*** Data records

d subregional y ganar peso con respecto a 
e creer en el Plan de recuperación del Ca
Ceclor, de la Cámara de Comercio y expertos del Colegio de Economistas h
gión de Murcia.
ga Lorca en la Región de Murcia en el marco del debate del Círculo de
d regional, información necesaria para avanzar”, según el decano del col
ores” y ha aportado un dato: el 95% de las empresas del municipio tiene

******
*** Data records

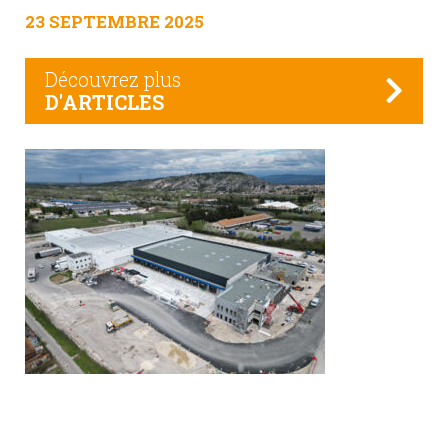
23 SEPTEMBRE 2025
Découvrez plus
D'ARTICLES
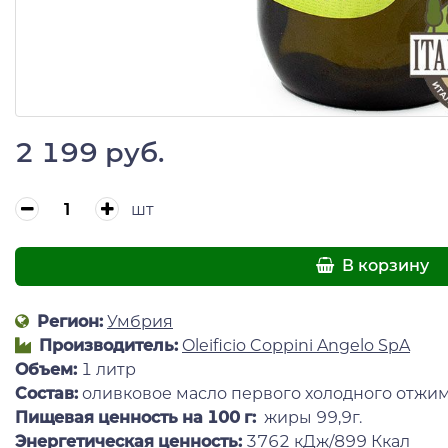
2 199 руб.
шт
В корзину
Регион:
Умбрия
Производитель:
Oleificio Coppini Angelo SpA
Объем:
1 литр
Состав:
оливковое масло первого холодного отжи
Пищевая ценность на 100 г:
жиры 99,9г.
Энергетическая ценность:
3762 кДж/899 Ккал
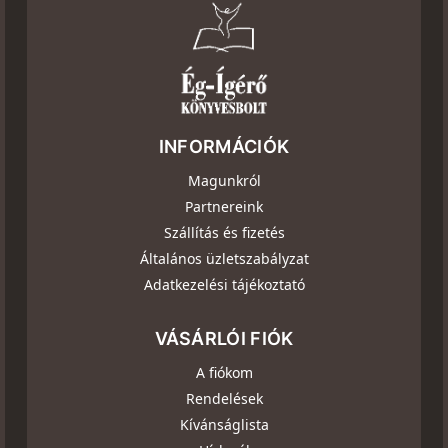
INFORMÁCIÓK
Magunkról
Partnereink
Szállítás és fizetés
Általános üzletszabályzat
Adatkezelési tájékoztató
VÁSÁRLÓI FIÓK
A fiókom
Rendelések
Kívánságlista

******
*** Data records

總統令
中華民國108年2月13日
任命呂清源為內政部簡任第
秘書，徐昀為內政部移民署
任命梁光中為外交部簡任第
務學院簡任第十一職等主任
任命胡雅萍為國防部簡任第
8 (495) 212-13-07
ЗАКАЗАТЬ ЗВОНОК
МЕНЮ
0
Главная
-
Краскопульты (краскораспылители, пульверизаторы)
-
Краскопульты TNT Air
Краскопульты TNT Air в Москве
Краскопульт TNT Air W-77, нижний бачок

******

▶ _Required action_: Retype, exactly and with no pictures, everything above from the line with "оливковое масло первого холодного отжи" down to the line with "Kívánságlista", both included.

▶ _Your solution_:
оливковое масло первого холодного отжи
Пищевая ценность на 100 г:
жиры 99,9г.
Энергетическая ценность:
3762 кДж/899 Ккал
INFORMÁCIÓK
Magunkról
Partnereink
Szállítás és fizetés
Általános üzletszabályzat
Adatkezelési tájékoztató
VÁSÁRLÓI FIÓK
A fiókom
Rendelések
Kívánságlista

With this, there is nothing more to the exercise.